Without any additional marketing efforts according to founder Rich Abend, Famer has fielded an enormous amount of inbound calls per day, including inquiries from school districts and AAU type programs who are needing to connect and keep kids focused and active for when things start to return to normal.
“Part of the way we’re thinking about this period is that we want to be a resource for the industry, meaning this isn’t as much about us charging up and making a ton of money,” Abend told Front Office sports. “We want coaches and trainers to be able to earn their living, and the main goal is just to keep the connection between the organization, the parents and the kids to give everyone something to do and keep them active.”
The earnings, he pointed out, will be for part-time coaches who have lost a large amount of wages by not being able to work with individual athletes. Famer gives them a chance to engage critique and set up drills for their students, as well as being able to record general workout sessions that can go to a wider audience. These drills are really essential for activity around sports like soccer and can be done as simple short programs or in-depth customized work. Digitally savvy young people can master the video sharing upload in minutes, as the user experience is pretty simple.

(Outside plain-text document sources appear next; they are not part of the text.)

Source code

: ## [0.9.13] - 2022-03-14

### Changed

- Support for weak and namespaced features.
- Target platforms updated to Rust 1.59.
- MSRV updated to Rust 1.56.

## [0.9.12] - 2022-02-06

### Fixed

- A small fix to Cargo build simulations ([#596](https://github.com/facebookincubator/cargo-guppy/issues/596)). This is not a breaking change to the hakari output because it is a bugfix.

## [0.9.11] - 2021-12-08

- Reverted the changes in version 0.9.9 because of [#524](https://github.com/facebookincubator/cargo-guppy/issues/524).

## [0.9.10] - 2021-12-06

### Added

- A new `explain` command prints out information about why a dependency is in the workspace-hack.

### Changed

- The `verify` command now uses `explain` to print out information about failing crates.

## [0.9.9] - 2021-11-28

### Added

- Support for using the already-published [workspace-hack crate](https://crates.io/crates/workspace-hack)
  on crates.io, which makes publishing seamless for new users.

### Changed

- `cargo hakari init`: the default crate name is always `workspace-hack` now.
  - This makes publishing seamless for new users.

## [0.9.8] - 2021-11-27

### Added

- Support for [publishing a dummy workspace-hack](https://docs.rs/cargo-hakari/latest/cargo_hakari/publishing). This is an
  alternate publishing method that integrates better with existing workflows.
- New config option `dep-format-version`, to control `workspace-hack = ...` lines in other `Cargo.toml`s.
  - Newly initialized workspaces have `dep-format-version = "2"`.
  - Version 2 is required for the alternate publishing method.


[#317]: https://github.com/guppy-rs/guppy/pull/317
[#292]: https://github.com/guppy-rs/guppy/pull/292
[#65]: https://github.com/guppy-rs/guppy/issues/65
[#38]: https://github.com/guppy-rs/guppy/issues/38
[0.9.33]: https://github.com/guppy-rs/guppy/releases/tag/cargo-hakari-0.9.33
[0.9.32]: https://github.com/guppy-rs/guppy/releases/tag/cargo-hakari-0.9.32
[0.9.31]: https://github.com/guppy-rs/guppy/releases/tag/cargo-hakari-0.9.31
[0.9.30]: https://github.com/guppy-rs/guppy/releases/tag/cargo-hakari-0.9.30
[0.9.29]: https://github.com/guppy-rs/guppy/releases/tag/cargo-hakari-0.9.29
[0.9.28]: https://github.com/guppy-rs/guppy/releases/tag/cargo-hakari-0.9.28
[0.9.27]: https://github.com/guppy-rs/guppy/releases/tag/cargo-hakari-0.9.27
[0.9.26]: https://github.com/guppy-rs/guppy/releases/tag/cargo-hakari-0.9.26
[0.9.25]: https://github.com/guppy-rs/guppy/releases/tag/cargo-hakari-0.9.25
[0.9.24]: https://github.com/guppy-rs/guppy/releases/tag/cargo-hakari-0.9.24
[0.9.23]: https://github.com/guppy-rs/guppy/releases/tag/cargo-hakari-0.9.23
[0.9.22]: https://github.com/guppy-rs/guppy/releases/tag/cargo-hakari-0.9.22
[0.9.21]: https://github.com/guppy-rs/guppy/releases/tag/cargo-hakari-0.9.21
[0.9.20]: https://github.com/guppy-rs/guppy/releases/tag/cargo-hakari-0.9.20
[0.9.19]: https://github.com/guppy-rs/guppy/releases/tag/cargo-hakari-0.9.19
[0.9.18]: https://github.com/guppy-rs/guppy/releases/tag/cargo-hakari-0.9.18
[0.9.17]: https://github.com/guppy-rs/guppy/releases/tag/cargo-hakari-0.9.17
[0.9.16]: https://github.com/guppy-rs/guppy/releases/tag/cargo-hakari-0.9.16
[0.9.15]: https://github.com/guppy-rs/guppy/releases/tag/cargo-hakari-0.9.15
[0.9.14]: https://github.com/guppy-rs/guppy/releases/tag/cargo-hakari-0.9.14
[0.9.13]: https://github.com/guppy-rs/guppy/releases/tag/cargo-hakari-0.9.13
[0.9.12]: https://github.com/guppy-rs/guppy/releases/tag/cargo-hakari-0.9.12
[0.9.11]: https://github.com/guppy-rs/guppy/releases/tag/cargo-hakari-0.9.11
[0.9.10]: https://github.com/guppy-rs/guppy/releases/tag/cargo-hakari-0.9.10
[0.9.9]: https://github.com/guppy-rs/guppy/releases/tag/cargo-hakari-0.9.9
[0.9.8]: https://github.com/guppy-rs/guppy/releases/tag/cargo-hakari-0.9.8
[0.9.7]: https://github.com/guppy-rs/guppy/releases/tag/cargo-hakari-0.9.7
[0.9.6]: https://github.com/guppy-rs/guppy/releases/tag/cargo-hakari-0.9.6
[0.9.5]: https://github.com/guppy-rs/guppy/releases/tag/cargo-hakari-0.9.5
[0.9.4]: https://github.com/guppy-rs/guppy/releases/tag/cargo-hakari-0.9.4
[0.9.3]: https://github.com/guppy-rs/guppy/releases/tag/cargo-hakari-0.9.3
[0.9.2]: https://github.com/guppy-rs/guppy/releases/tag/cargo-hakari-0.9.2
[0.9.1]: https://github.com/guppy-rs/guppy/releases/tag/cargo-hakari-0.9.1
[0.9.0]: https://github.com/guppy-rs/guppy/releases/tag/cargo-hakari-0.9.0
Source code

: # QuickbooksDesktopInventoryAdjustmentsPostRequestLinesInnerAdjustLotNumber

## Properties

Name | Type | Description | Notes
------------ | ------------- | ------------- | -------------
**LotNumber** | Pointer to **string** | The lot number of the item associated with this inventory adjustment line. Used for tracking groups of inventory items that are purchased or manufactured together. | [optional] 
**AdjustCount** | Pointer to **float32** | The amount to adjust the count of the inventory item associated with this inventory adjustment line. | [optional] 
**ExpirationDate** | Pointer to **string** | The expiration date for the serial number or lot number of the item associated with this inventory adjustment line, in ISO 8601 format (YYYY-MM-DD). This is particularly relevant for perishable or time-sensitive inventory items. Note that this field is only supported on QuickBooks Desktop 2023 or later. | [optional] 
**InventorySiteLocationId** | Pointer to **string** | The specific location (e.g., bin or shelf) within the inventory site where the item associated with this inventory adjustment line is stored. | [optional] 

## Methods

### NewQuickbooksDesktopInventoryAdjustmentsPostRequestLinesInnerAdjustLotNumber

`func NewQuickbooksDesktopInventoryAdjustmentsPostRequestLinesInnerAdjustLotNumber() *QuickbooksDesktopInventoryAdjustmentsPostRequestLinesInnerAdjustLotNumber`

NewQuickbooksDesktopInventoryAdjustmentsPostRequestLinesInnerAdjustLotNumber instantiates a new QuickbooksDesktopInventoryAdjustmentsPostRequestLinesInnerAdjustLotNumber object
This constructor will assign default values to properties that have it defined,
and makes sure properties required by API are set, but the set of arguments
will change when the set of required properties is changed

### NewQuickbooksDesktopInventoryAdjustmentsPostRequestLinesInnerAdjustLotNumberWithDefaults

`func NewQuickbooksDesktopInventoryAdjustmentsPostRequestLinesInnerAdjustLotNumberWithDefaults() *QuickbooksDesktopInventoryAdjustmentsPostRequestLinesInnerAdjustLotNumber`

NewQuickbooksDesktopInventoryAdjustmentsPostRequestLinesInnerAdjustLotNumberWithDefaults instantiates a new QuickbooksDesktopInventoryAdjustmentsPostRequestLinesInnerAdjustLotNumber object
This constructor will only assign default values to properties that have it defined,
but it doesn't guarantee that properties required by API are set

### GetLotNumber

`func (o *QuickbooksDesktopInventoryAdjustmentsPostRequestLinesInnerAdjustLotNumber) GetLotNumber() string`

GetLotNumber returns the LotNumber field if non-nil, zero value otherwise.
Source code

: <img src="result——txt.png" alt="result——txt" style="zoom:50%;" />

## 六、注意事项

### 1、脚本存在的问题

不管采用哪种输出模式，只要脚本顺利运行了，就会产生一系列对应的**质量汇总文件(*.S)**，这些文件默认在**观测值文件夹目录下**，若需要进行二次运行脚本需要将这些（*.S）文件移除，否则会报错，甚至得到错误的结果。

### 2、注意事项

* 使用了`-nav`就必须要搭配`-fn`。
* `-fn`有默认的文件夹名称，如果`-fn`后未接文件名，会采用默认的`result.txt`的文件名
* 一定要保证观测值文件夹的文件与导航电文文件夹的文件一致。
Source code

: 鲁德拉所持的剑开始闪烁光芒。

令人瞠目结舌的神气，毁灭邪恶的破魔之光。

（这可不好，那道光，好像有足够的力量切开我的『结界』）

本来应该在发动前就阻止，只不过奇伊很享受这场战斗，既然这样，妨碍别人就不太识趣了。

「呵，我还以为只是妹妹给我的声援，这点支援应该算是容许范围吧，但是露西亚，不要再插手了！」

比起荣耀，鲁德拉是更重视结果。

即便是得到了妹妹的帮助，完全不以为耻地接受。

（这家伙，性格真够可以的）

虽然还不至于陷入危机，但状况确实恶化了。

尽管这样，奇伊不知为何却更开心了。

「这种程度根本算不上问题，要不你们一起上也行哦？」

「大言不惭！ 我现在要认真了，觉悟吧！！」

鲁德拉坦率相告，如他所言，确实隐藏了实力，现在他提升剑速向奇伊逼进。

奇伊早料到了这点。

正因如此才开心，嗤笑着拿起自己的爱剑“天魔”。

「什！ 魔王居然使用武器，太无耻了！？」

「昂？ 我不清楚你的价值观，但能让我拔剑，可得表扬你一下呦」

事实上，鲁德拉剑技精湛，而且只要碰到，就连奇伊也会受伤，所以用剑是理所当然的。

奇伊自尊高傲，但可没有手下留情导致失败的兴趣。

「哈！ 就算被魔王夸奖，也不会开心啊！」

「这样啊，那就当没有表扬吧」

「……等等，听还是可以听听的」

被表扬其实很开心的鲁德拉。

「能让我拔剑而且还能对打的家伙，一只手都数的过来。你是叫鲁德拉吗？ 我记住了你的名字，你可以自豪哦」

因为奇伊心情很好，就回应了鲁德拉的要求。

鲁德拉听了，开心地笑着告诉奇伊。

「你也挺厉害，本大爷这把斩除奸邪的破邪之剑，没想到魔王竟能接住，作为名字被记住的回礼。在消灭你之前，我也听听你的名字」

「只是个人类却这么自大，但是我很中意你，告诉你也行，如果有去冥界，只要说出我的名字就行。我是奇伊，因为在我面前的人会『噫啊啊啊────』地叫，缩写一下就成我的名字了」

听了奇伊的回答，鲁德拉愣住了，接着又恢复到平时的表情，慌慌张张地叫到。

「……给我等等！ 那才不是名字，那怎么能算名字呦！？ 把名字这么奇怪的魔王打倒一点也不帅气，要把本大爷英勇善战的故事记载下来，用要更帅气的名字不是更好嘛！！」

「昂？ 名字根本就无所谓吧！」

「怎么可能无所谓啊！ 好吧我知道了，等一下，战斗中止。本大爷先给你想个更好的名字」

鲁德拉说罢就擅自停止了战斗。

“We’re working with groups to start offering things for free to kids to keep them moving,” Abend added. “Mostly around sports – skills, drills, moves – but we’re also going to incorporate just fitness and active lifestyle stuff. That’s not our focus, but with kids stuck in their room or in their houses or if they’re lucky enough to have a backyard or a driveway, we’re really trying to understand the moment.”
While nothing can replace the interaction on an afterschool field, Famer is filling a necessary void for both kids and parents, many of whom may have looked at “online as a hindrance for healthy activity, but it now becomes a help. When team sports do return, Famer may become one of the healthy lifestyle activities whose adoption in crisis, along with its good will for stuck at home kids, whose time came really fast because of their ability to answer the call.